__Input data__:
───
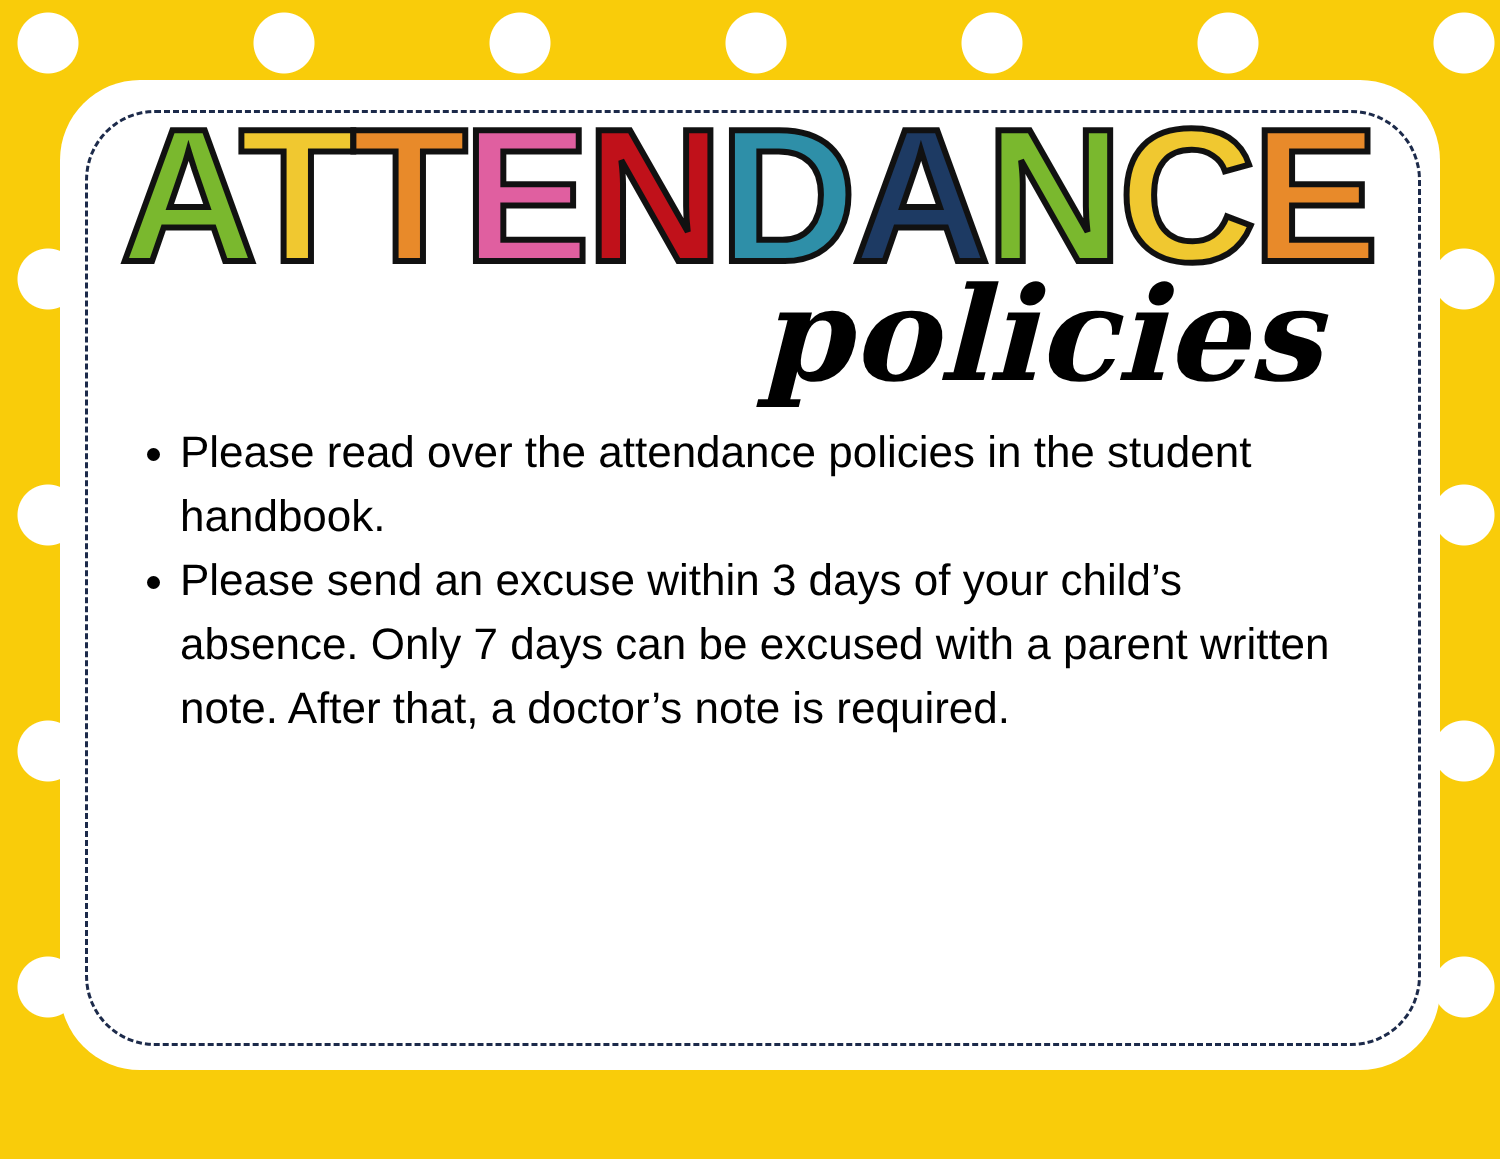ATTENDANCE
policies
Please read over the attendance policies in the student handbook.
Please send an excuse within 3 days of your child’s absence. Only 7 days can be excused with a parent written note. After that, a doctor’s note is required.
───
__What you will do__:
Write out every line of the data that holds the word "policies".

__Result for this task__:
policies
Please read over the attendance policies in the student handbook.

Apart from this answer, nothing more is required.